» WHAT THE EXERCISE ASKS
Rewrite all the rows below, swapping "top-left" for "upper-left" and leaving everything else unchanged. Omit the pictures from your answer.
'''
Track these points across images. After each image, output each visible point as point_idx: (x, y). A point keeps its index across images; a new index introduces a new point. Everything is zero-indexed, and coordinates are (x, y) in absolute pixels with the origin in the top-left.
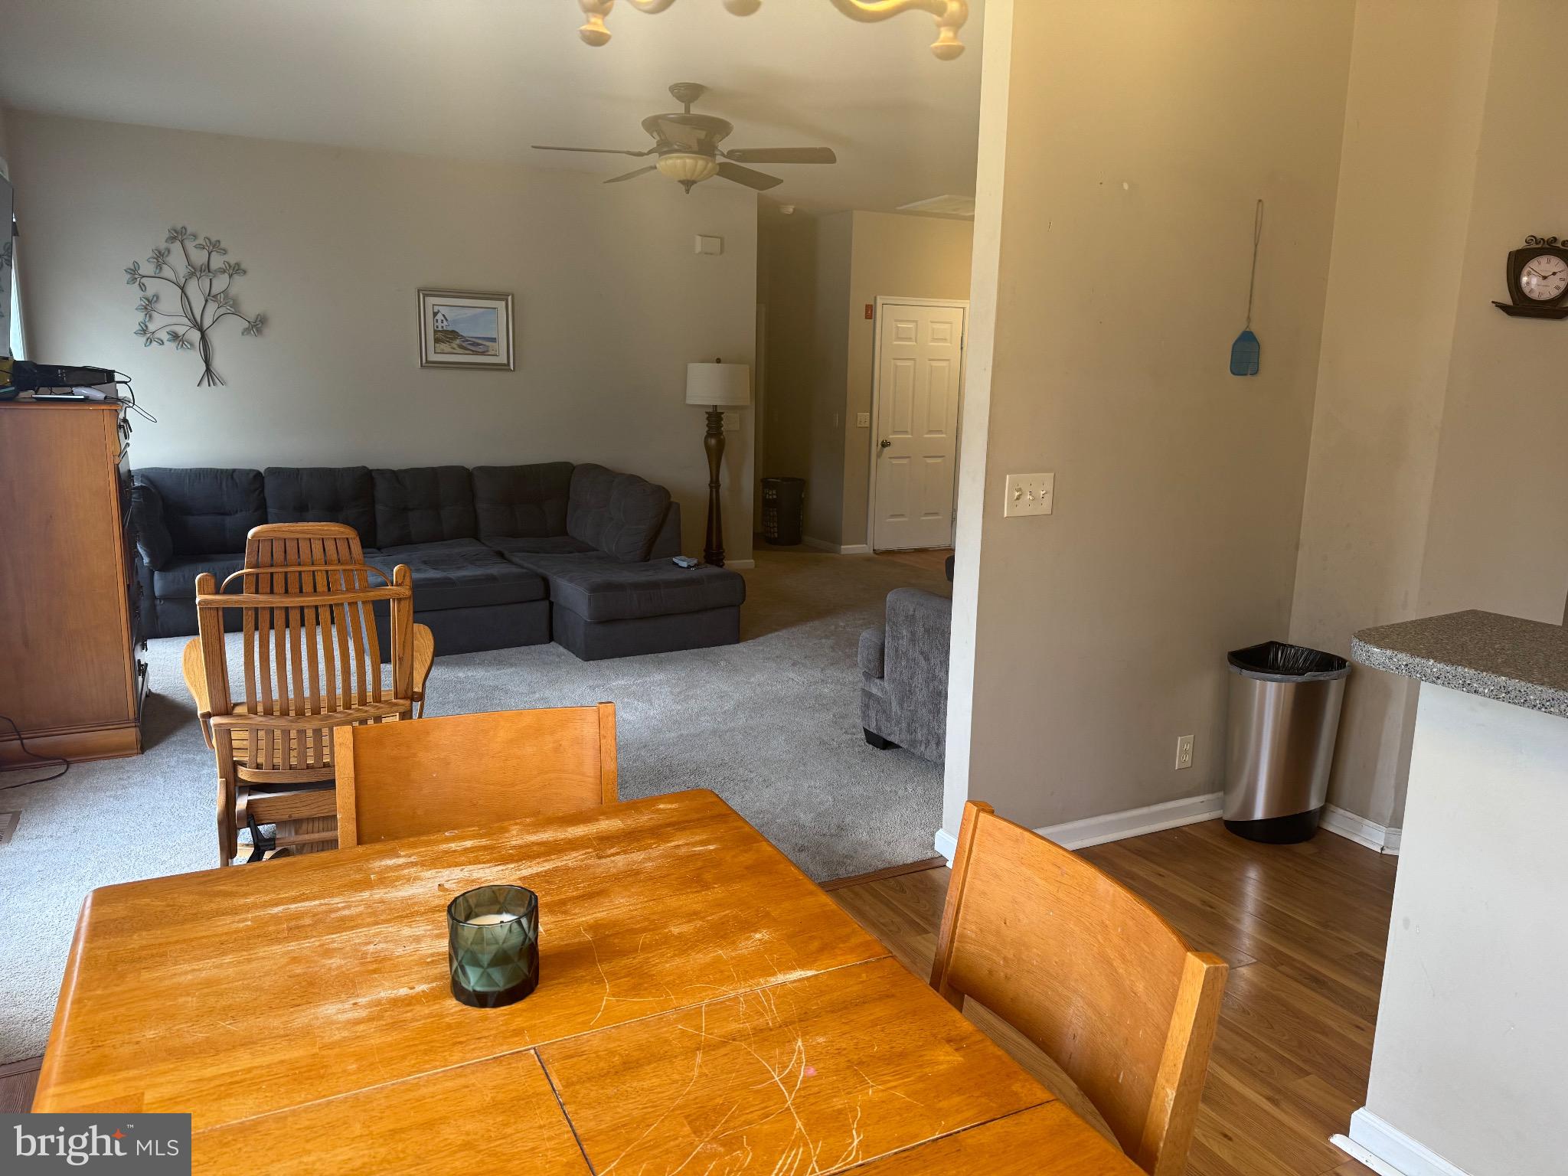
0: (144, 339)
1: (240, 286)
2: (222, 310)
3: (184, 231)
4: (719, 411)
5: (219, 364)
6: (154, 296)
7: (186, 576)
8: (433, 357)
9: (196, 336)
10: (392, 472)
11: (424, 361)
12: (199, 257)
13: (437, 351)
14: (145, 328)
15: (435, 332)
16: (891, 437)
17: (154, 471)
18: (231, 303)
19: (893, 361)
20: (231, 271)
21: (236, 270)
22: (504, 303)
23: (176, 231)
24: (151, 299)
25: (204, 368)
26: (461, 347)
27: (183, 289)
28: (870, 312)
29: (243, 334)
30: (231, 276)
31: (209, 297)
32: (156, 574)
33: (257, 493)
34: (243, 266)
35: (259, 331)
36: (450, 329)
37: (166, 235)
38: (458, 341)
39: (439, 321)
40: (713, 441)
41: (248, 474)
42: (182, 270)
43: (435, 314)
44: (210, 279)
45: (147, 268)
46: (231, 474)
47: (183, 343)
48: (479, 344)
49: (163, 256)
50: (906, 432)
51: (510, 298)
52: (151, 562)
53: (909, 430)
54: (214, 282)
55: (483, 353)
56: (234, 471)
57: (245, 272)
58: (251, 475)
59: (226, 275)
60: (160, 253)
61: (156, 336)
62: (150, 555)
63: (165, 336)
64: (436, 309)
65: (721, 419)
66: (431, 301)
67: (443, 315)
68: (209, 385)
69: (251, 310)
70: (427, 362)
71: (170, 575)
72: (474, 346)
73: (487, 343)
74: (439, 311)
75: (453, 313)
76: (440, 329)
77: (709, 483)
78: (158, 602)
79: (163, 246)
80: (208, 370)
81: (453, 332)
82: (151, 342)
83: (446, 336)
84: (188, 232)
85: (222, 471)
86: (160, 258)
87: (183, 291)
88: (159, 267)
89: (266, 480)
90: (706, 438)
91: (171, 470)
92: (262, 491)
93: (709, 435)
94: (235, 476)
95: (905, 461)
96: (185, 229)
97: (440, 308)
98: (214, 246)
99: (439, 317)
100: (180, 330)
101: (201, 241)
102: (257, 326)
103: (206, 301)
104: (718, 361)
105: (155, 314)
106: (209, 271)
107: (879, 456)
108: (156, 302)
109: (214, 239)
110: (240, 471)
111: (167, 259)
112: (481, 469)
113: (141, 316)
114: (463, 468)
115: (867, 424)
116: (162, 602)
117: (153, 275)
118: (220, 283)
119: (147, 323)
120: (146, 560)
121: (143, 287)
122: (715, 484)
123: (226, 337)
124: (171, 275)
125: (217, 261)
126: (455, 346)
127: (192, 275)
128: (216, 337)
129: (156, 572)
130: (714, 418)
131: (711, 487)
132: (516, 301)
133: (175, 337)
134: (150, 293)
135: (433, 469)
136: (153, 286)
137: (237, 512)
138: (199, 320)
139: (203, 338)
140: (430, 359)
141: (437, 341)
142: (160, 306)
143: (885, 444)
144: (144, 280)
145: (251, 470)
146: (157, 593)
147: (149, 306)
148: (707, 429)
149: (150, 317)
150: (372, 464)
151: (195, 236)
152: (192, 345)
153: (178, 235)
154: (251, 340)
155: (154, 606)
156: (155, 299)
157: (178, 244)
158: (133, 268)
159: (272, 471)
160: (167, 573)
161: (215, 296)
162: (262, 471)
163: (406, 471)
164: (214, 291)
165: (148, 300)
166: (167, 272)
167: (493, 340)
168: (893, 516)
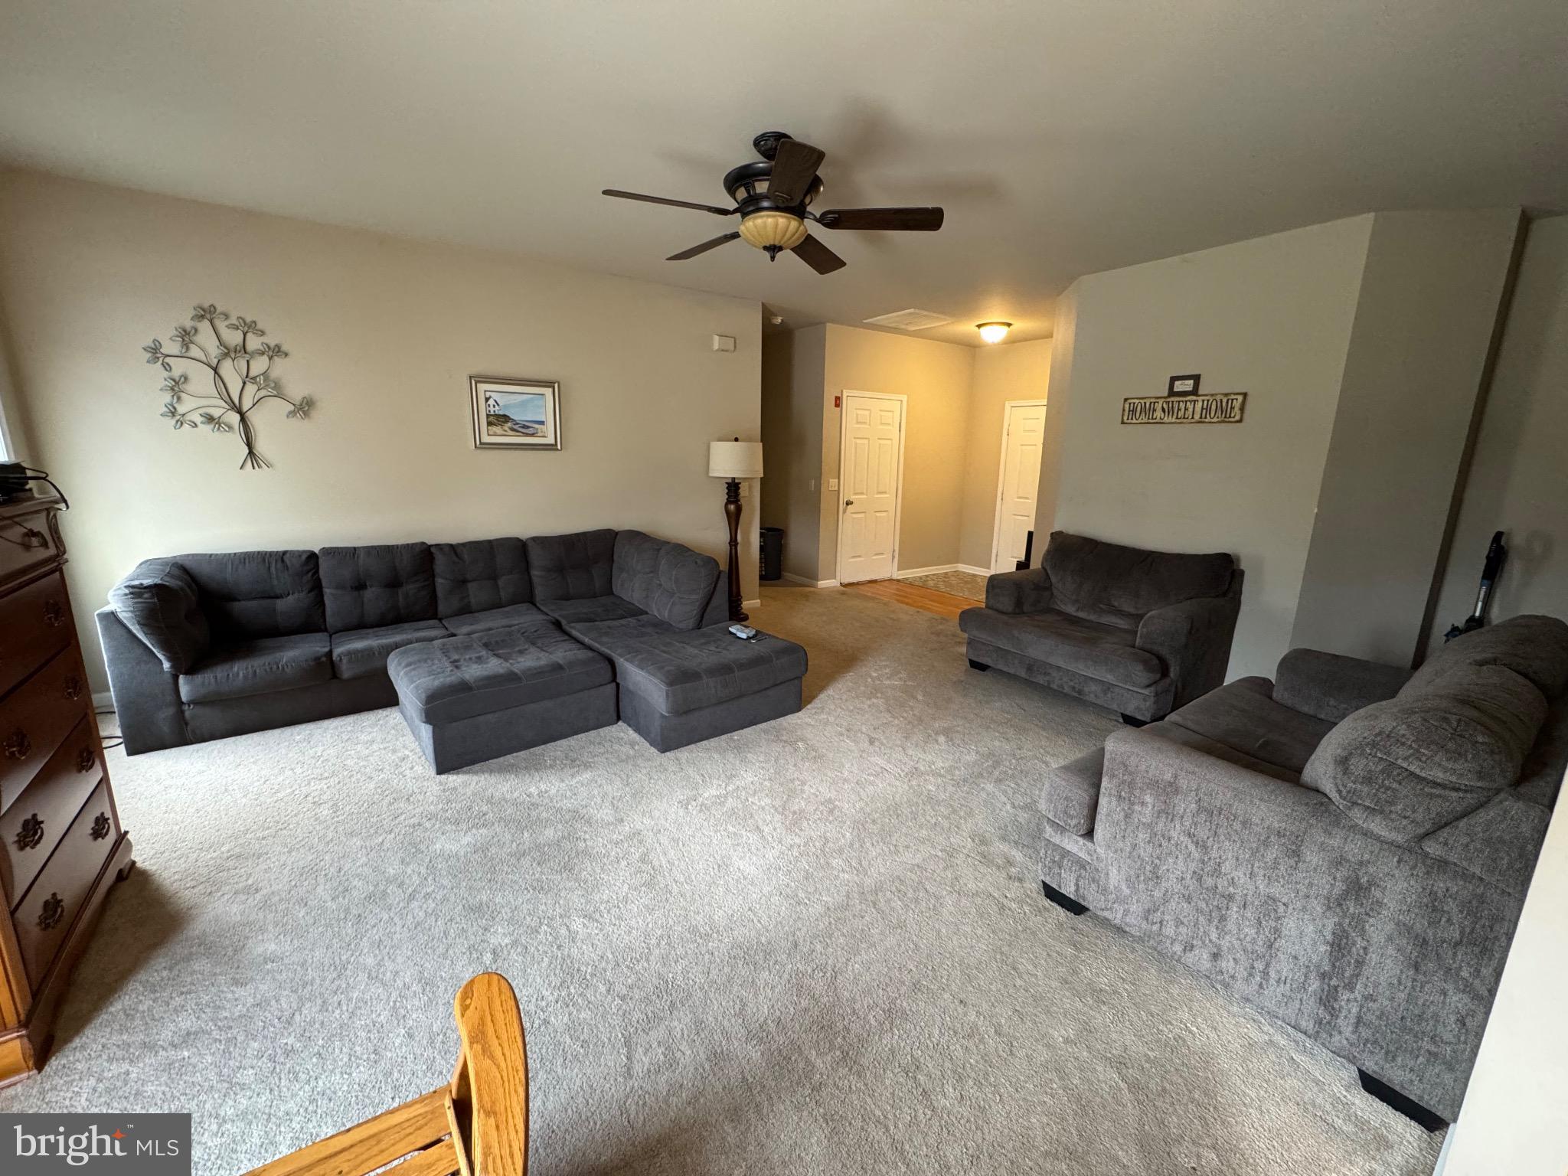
0: (173, 422)
1: (280, 368)
2: (263, 393)
3: (212, 309)
4: (737, 481)
5: (261, 446)
6: (181, 377)
7: (218, 678)
8: (486, 439)
9: (234, 418)
10: (451, 546)
11: (478, 443)
12: (234, 338)
13: (490, 433)
14: (173, 410)
15: (488, 416)
16: (852, 498)
17: (190, 558)
18: (273, 385)
19: (854, 440)
20: (271, 353)
21: (275, 352)
22: (551, 390)
23: (204, 310)
24: (177, 379)
25: (246, 450)
26: (512, 429)
27: (215, 370)
28: (838, 402)
29: (288, 416)
30: (270, 358)
31: (247, 379)
32: (182, 679)
33: (310, 574)
34: (284, 348)
35: (306, 414)
36: (501, 413)
37: (192, 313)
38: (509, 424)
39: (492, 406)
40: (732, 507)
41: (300, 556)
42: (214, 350)
43: (487, 400)
44: (248, 361)
45: (171, 347)
46: (282, 556)
47: (220, 425)
48: (528, 427)
49: (189, 334)
50: (862, 493)
51: (556, 385)
52: (172, 667)
53: (865, 491)
54: (251, 363)
55: (532, 435)
56: (285, 553)
57: (286, 355)
58: (304, 557)
59: (265, 358)
60: (185, 331)
61: (188, 418)
62: (170, 659)
63: (198, 419)
64: (488, 394)
65: (739, 488)
66: (482, 387)
67: (496, 401)
68: (254, 468)
69: (297, 392)
70: (481, 443)
71: (199, 678)
72: (524, 428)
73: (536, 426)
74: (490, 397)
75: (504, 398)
76: (492, 413)
77: (728, 541)
78: (186, 707)
79: (188, 324)
80: (251, 453)
81: (505, 416)
82: (182, 424)
83: (499, 420)
84: (218, 311)
85: (271, 554)
86: (186, 337)
87: (216, 372)
88: (186, 345)
89: (321, 561)
90: (726, 504)
91: (211, 555)
92: (317, 571)
93: (729, 502)
94: (286, 558)
95: (862, 515)
96: (215, 308)
97: (492, 394)
98: (249, 327)
99: (491, 402)
100: (216, 413)
101: (234, 320)
102: (304, 408)
103: (244, 383)
104: (736, 440)
105: (183, 395)
106: (245, 352)
107: (845, 511)
108: (184, 383)
109: (248, 320)
110: (292, 553)
111: (195, 338)
112: (534, 539)
113: (167, 397)
114: (518, 539)
115: (836, 488)
116: (192, 706)
117: (178, 354)
118: (259, 365)
119: (176, 405)
120: (166, 665)
121: (167, 367)
122: (733, 542)
123: (268, 420)
124: (201, 355)
125: (254, 342)
126: (507, 429)
127: (226, 355)
128: (256, 419)
129: (181, 676)
130: (733, 488)
131: (731, 546)
132: (562, 389)
133: (210, 419)
134: (176, 373)
135: (490, 542)
136: (179, 367)
137: (289, 594)
138: (237, 402)
139: (243, 419)
140: (483, 441)
141: (490, 424)
142: (190, 387)
143: (848, 503)
144: (167, 360)
145: (304, 552)
146: (184, 698)
147: (177, 386)
148: (727, 497)
149: (179, 398)
150: (431, 540)
151: (227, 316)
152: (230, 427)
153: (206, 313)
154: (297, 423)
155: (183, 712)
156: (183, 379)
157: (206, 324)
158: (153, 346)
159: (329, 552)
160: (195, 676)
161: (254, 378)
162: (317, 551)
163: (464, 545)
164: (252, 374)
165: (174, 380)
166: (195, 352)
167: (542, 423)
168: (854, 557)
'''
» ANSWER BELOW
Track these points across images. After each image, output each visible point as point_idx: (x, y). A point keeps its index across images; a new index introduces a new point. Everything is zero-indexed, and coordinates are (x, y) in absolute pixels with the origin in the upper-left.
0: (144, 339)
1: (240, 286)
2: (222, 310)
3: (184, 231)
4: (719, 411)
5: (219, 364)
6: (154, 296)
7: (186, 576)
8: (433, 357)
9: (196, 336)
10: (392, 472)
11: (424, 361)
12: (199, 257)
13: (437, 351)
14: (145, 328)
15: (435, 332)
16: (891, 437)
17: (154, 471)
18: (231, 303)
19: (893, 361)
20: (231, 271)
21: (236, 270)
22: (504, 303)
23: (176, 231)
24: (151, 299)
25: (204, 368)
26: (461, 347)
27: (183, 289)
28: (870, 312)
29: (243, 334)
30: (231, 276)
31: (209, 297)
32: (156, 574)
33: (257, 493)
34: (243, 266)
35: (259, 331)
36: (450, 329)
37: (166, 235)
38: (458, 341)
39: (439, 321)
40: (713, 441)
41: (248, 474)
42: (182, 270)
43: (435, 314)
44: (210, 279)
45: (147, 268)
46: (231, 474)
47: (183, 343)
48: (479, 344)
49: (163, 256)
50: (906, 432)
51: (510, 298)
52: (151, 562)
53: (909, 430)
54: (214, 282)
55: (483, 353)
56: (234, 471)
57: (245, 272)
58: (251, 475)
59: (226, 275)
60: (160, 253)
61: (156, 336)
62: (150, 555)
63: (165, 336)
64: (436, 309)
65: (721, 419)
66: (431, 301)
67: (443, 315)
68: (209, 385)
69: (251, 310)
70: (427, 362)
71: (170, 575)
72: (474, 346)
73: (487, 343)
74: (439, 311)
75: (453, 313)
76: (440, 329)
77: (709, 483)
78: (158, 602)
79: (163, 246)
80: (208, 370)
81: (453, 332)
82: (151, 342)
83: (446, 336)
84: (188, 232)
85: (222, 471)
86: (160, 258)
87: (183, 291)
88: (159, 267)
89: (266, 480)
90: (706, 438)
91: (171, 470)
92: (262, 491)
93: (709, 435)
94: (235, 476)
95: (905, 461)
96: (185, 229)
97: (440, 308)
98: (214, 246)
99: (439, 317)
100: (180, 330)
101: (201, 241)
102: (257, 326)
103: (206, 301)
104: (718, 361)
105: (155, 314)
106: (209, 271)
107: (879, 456)
108: (156, 302)
109: (214, 239)
110: (240, 471)
111: (167, 259)
112: (481, 469)
113: (141, 316)
114: (463, 468)
115: (867, 424)
116: (162, 602)
117: (153, 275)
118: (220, 283)
119: (147, 323)
120: (146, 560)
121: (143, 287)
122: (715, 484)
123: (226, 337)
124: (171, 275)
125: (217, 261)
126: (455, 346)
127: (192, 275)
128: (216, 337)
129: (156, 572)
130: (714, 418)
131: (711, 487)
132: (516, 301)
133: (175, 337)
134: (150, 293)
135: (433, 469)
136: (153, 286)
137: (237, 512)
138: (199, 320)
139: (203, 338)
140: (430, 359)
141: (437, 341)
142: (160, 306)
143: (885, 444)
144: (144, 280)
145: (251, 470)
146: (157, 593)
147: (149, 306)
148: (707, 429)
149: (150, 317)
150: (372, 464)
151: (195, 236)
152: (192, 345)
153: (178, 235)
154: (251, 340)
155: (154, 606)
156: (155, 299)
157: (178, 244)
158: (133, 268)
159: (272, 471)
160: (167, 573)
161: (215, 296)
162: (262, 471)
163: (406, 471)
164: (214, 291)
165: (148, 300)
166: (167, 272)
167: (493, 340)
168: (893, 516)
0: (173, 422)
1: (280, 368)
2: (263, 393)
3: (212, 309)
4: (737, 481)
5: (261, 446)
6: (181, 377)
7: (218, 678)
8: (486, 439)
9: (234, 418)
10: (451, 546)
11: (478, 443)
12: (234, 338)
13: (490, 433)
14: (173, 410)
15: (488, 416)
16: (852, 498)
17: (190, 558)
18: (273, 385)
19: (854, 440)
20: (271, 353)
21: (275, 352)
22: (551, 390)
23: (204, 310)
24: (177, 379)
25: (246, 450)
26: (512, 429)
27: (215, 370)
28: (838, 402)
29: (288, 416)
30: (270, 358)
31: (247, 379)
32: (182, 679)
33: (310, 574)
34: (284, 348)
35: (306, 414)
36: (501, 413)
37: (192, 313)
38: (509, 424)
39: (492, 406)
40: (732, 507)
41: (300, 556)
42: (214, 350)
43: (487, 400)
44: (248, 361)
45: (171, 347)
46: (282, 556)
47: (220, 425)
48: (528, 427)
49: (189, 334)
50: (862, 493)
51: (556, 385)
52: (172, 667)
53: (865, 491)
54: (251, 363)
55: (532, 435)
56: (285, 553)
57: (286, 355)
58: (304, 557)
59: (265, 358)
60: (185, 331)
61: (188, 418)
62: (170, 659)
63: (198, 419)
64: (488, 394)
65: (739, 488)
66: (482, 387)
67: (496, 401)
68: (254, 468)
69: (297, 392)
70: (481, 443)
71: (199, 678)
72: (524, 428)
73: (536, 426)
74: (490, 397)
75: (504, 398)
76: (492, 413)
77: (728, 541)
78: (186, 707)
79: (188, 324)
80: (251, 453)
81: (505, 416)
82: (182, 424)
83: (499, 420)
84: (218, 311)
85: (271, 554)
86: (186, 337)
87: (216, 372)
88: (186, 345)
89: (321, 561)
90: (726, 504)
91: (211, 555)
92: (317, 571)
93: (729, 502)
94: (286, 558)
95: (862, 515)
96: (215, 308)
97: (492, 394)
98: (249, 327)
99: (491, 402)
100: (216, 413)
101: (234, 320)
102: (304, 408)
103: (244, 383)
104: (736, 440)
105: (183, 395)
106: (245, 352)
107: (845, 511)
108: (184, 383)
109: (248, 320)
110: (292, 553)
111: (195, 338)
112: (534, 539)
113: (167, 397)
114: (518, 539)
115: (836, 488)
116: (192, 706)
117: (178, 354)
118: (259, 365)
119: (176, 405)
120: (166, 665)
121: (167, 367)
122: (733, 542)
123: (268, 420)
124: (201, 355)
125: (254, 342)
126: (507, 429)
127: (226, 355)
128: (256, 419)
129: (181, 676)
130: (733, 488)
131: (731, 546)
132: (562, 389)
133: (210, 419)
134: (176, 373)
135: (490, 542)
136: (179, 367)
137: (289, 594)
138: (237, 402)
139: (243, 419)
140: (483, 441)
141: (490, 424)
142: (190, 387)
143: (848, 503)
144: (167, 360)
145: (304, 552)
146: (184, 698)
147: (177, 386)
148: (727, 497)
149: (179, 398)
150: (431, 540)
151: (227, 316)
152: (230, 427)
153: (206, 313)
154: (297, 423)
155: (183, 712)
156: (183, 379)
157: (206, 324)
158: (153, 346)
159: (329, 552)
160: (195, 676)
161: (254, 378)
162: (317, 551)
163: (464, 545)
164: (252, 374)
165: (174, 380)
166: (195, 352)
167: (542, 423)
168: (854, 557)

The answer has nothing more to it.